An die Prinzessinn HeinrichFußnoten
Written 1762-01-01 - 1762-01-01
Grün wie der Frühling war Dein Kleid;
Weiß, wie der Schnee zur Winterzeit,
Die Stirne, die voll Lieblichkeit
Herab zu allem Volke redte.
Die Grazien sahn neidisch nach,
Der Dichtergott Apollo sprach:
Wer sich in Dich verkleidet hätte.
Diana, sprach er, stieg herab,
Und weil der Wald ihr keine Freuden
Für ihre Götterseele gab,
Gefiel es ihr sich menschlich einzukleiden;
Prinzessinn! also sprach Apoll
Zu seinem Sohn den Kriegesdichter:
Indem erblicktest Du hoch auf dem Dohm zween Lichter,
Und forschtest nach, warum?

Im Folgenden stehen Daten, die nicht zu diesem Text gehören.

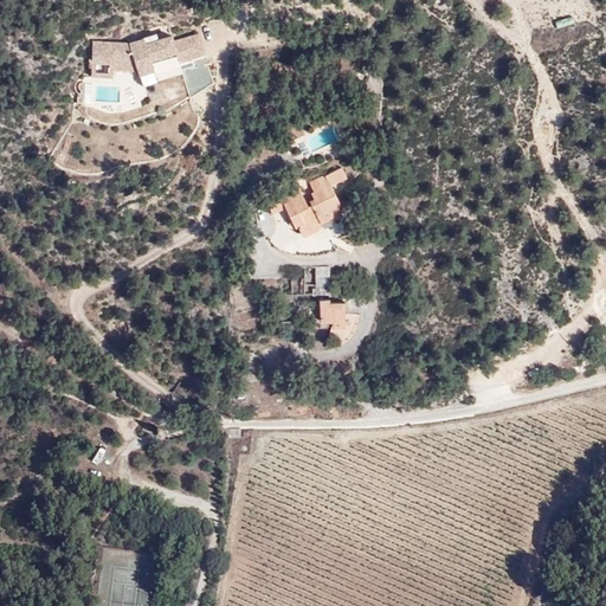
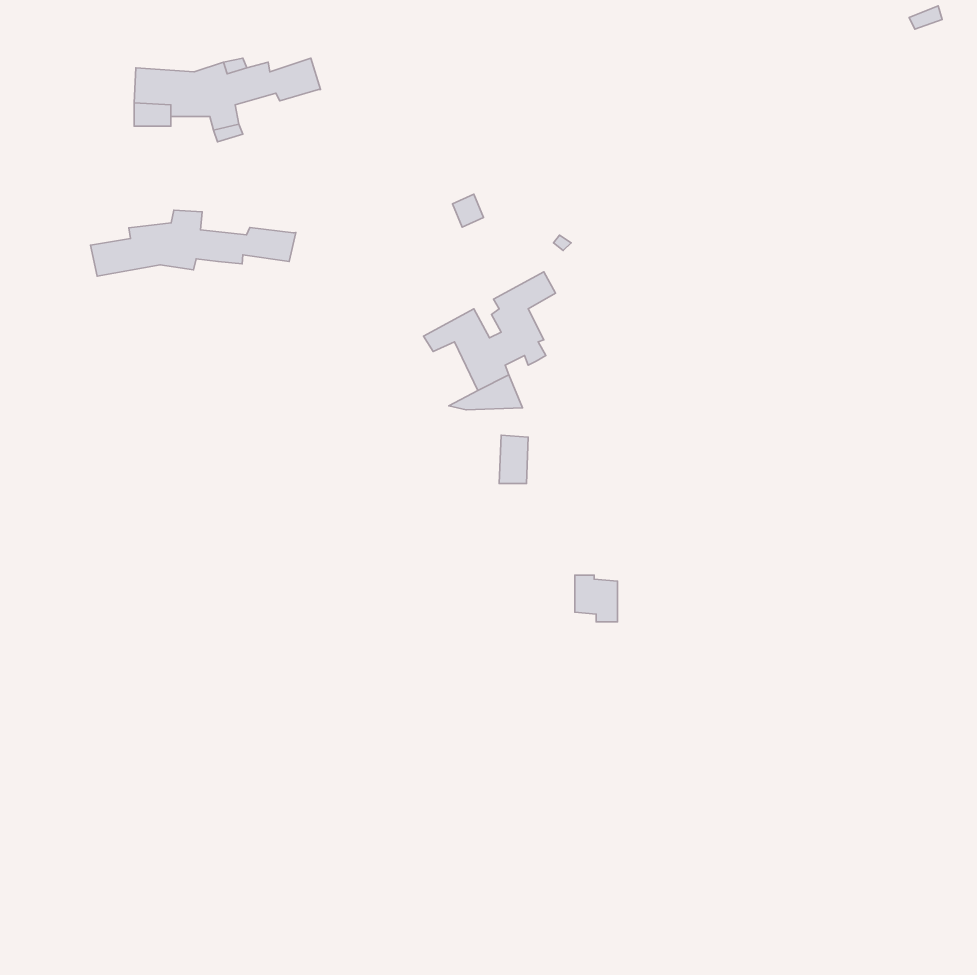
building: none -> [90,210,296,276]
building: [318,297,344,325] -> [575,575,618,622]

Der Dichter sprach: es soll
Vor Alters sich verirrt ein frommer Bischof haben,
Der ordnete alsdann vor künftige Gefahr
Die Lichter an, die nun fünf hundert volle Jahr
Dem Wandrer in der Nacht getreu bezeichnet haben
Die rechte Straße nach der Stadt.
Du lächeltest und sprachst:
„Der gute Bischof hat
Das beste Werk gethan, weil vor fünf hundert Jahren
Die Menschen, wie die Zeit, so ganz verfinstert waren.“
Welch seiner Witz sprach dazumal
Im Engelten aus Deinem Munde.
Und stolzer als mein Freund bin ich auf eine Stunde,
In der mich Deiner Reime Wahl
Aufmunterte an Deiner Seite.
So glücklich war die Griechinn nicht,
Die Sapho hieß, sie sang vor keinem Angesicht,
Das Deiner Hoheit Strahlen um sich streute.